Three years ago, Shyangden sang and played guitar to the roars of thousands. These days, the closest thing to a roar during his performances is when the No. 7 train thunders across the elevated tracks above Roosevelt Avenue.

“To be honest, sometimes I feel very embarrassed playing here,” admitted Shyangden. “Sometimes I have to play in front of two tables, in front of three people, instead of playing in front of 50,000 people. But I have to do it. This is for my bread and butter.”

Shyangden, 45, is one of several household names in Nepal who have traded the limelight for better financial opportunities in America.

It’s an immigrant narrative with a peculiar twist: celebrity musicians and actors from a faraway land abandoning their fame and ending up among their fans and fellow countrymen in a neighborhood in Queens. The dynamic, however, often leaves “regular” Nepalese-New Yorkers surprised to find such well-known artists living, working, and in many cases struggling, right alongside of them.

In Nepal, an underdeveloped, landlocked country scrunched between China and India, Shyangden said he would typically earn just 20,000 rupees (approximately $244) for large concerts and as little as 2,000 rupees, or $24, for small shows. He also worked as a grammar school music teacher, although that job similarly paid “very little.”

“It was very hard to support my family in Nepal,” said Shyangden, who departed for New York in 2009 while his wife and teenage daughter remained in Kathmandu.

Once in New York, he met two Nepalese immigrants who had been playing a regular gig at The Himalayan Yak – Rajesh Khadgi, 38, an eccentric, eternally-headbanging former drummer of “Robin and the New Revolution,” one of Nepal’s best-known bands, and Prazwal Bajracharya, a pony-tailed, soft-spoken 30-year-old computer networker who had belonged to an underground Kathmandu band called “Lithium.”

Blending traditional Nepali Folk music with modern genres of Rock and Roll, Blues and Jazz, the trio performs several nights a week at the restaurant, which draws a predominantly Nepalese crowd.

Each morning, Shyangden awakes at 8 a.m. and calls his wife and 14-year-old daughter in Kathmandu. He spends his days practicing guitar, composing songs and discussing music and life with his band-mates over tea at a Bangladeshi café. To supplement his income from The Himalayan Yak, Shyangden also gives private guitar lessons to Nepalese children.
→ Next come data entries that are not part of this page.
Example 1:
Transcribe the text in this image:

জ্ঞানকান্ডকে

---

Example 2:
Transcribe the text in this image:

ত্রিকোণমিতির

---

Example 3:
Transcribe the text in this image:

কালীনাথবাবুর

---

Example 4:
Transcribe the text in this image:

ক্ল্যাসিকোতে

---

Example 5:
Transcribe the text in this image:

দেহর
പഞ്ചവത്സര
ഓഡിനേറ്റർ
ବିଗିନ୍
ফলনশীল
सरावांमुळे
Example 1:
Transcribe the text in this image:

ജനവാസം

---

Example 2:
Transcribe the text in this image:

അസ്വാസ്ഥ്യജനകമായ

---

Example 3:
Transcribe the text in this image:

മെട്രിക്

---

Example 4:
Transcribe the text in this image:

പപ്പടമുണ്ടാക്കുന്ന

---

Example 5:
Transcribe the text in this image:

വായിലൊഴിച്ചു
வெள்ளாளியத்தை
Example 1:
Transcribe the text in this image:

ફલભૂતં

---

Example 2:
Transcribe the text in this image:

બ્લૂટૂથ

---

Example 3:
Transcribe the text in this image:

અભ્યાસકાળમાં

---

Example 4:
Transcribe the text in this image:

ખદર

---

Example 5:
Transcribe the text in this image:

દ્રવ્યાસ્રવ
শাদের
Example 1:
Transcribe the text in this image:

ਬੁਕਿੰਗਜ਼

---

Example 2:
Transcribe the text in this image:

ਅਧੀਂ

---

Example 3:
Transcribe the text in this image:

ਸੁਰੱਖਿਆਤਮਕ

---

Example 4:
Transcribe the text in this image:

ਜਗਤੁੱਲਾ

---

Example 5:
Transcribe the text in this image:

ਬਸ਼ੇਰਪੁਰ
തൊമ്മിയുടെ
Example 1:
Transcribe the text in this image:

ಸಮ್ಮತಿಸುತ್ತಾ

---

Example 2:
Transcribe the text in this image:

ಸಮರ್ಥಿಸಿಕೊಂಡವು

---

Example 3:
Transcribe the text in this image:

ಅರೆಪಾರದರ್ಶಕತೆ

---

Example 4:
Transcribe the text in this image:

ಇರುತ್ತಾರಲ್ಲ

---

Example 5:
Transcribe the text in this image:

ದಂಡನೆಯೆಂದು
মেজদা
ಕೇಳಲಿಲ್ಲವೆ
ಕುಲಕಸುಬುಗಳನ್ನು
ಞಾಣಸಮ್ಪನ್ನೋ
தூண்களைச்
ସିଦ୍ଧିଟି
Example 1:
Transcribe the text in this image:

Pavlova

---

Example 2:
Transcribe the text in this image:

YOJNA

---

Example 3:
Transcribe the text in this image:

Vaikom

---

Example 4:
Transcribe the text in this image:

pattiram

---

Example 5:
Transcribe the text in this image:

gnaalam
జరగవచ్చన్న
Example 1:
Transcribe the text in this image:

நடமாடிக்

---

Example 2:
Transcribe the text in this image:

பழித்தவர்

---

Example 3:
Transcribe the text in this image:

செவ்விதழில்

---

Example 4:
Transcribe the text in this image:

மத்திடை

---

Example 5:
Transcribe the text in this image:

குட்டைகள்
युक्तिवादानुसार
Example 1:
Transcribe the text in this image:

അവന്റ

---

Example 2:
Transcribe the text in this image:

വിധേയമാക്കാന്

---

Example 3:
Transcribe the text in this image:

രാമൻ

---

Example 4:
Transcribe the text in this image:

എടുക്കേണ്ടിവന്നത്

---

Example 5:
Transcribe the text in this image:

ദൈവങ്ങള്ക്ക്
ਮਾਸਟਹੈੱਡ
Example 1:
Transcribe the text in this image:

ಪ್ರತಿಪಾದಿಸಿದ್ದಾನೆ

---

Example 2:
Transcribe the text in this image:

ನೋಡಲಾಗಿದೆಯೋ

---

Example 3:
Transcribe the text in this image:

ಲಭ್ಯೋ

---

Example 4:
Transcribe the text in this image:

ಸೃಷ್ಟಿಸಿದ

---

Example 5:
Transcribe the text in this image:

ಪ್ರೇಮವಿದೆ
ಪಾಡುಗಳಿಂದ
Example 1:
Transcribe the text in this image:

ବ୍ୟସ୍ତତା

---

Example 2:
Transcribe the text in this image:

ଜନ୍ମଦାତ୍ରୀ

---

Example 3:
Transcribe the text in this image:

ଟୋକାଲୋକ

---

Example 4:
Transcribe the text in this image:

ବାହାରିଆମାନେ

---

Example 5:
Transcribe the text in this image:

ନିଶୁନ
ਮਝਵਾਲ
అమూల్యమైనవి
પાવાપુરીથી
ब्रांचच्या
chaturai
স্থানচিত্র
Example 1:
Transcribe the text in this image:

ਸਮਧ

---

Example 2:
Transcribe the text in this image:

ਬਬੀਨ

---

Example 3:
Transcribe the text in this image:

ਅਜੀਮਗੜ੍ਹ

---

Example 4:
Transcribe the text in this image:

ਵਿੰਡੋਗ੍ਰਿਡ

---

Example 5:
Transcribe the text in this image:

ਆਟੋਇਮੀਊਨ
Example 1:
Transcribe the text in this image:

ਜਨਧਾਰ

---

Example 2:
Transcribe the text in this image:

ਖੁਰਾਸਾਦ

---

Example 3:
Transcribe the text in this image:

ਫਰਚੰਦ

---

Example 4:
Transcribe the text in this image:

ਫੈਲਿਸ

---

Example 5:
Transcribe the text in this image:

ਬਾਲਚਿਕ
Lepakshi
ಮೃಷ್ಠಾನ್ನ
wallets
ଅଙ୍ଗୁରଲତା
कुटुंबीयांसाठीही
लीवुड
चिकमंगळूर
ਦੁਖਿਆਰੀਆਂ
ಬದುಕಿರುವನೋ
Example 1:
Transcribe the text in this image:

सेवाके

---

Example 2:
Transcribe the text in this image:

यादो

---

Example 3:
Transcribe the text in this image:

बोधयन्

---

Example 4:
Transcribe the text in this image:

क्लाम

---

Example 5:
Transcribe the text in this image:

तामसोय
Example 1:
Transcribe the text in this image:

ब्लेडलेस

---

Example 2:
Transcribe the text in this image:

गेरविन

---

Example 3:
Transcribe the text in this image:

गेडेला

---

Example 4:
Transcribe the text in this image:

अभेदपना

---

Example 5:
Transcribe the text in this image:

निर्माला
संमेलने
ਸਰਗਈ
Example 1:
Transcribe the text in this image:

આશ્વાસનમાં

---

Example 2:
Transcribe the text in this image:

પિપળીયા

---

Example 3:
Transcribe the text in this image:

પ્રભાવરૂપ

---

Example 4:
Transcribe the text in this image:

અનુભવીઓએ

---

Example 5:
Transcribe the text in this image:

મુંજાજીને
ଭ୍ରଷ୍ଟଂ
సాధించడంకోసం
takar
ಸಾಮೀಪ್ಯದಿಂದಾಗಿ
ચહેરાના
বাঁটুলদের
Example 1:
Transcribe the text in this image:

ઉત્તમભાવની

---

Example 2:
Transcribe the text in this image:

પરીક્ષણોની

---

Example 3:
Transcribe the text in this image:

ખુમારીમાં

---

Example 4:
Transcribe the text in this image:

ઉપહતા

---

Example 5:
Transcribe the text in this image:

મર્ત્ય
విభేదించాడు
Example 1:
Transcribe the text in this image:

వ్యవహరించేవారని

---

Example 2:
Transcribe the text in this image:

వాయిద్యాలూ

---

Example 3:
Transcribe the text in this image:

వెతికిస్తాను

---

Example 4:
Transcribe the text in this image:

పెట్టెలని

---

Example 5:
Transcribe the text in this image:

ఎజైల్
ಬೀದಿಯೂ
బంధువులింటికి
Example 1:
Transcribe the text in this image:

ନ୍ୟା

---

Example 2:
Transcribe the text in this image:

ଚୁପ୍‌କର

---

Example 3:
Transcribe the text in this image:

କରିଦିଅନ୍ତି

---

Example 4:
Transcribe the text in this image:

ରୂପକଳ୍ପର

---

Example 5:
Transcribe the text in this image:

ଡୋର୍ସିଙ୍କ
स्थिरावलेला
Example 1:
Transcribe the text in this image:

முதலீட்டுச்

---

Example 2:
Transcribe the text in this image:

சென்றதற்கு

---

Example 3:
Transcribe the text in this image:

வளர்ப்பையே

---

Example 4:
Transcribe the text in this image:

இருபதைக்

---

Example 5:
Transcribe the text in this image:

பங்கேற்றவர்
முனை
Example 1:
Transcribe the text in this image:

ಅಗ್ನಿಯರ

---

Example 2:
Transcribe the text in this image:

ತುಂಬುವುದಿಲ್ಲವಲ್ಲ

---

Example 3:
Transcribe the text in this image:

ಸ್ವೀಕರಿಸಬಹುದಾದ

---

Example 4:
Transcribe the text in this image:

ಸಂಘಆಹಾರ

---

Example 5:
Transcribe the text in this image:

Shyangden hopes for his family to join him “in the near future,” but “it is a very long process,” he laments, one that “requires a lot of money.” Still, his combined wages from singing and teaching are far greater than what he earned in Nepal, which helps his family.

The Himalayan Yak is at the heart of Queens’ South Asian cultural hub, with the colorful commercial strip of “Little India” just around the corner.

Against this backdrop on a recent Thursday night, Shyangden and his band played an acoustic show in front of a crowd of about 15 people. Shyangden said he “loves playing” at the restaurant, even if, at times, the miniscule crowds challenge his ego.

“Every time I hear him play, my energy, my vibe, gets better,” beamed one of the few spectators, Xlabia Khadka from Kathmandu, who now lives in Jackson Heights. “Whenever I come here, half of my stress just goes away.”

“When I first came to New York, I said, ‘What the hell is Phiroj Shyangden doing here, playing in this restaurant?,’” said Khadka’s friend, Mohan Poudel, 23. “I knew him as a star. But that’s the New York life. He’s trying to survive, just like us.”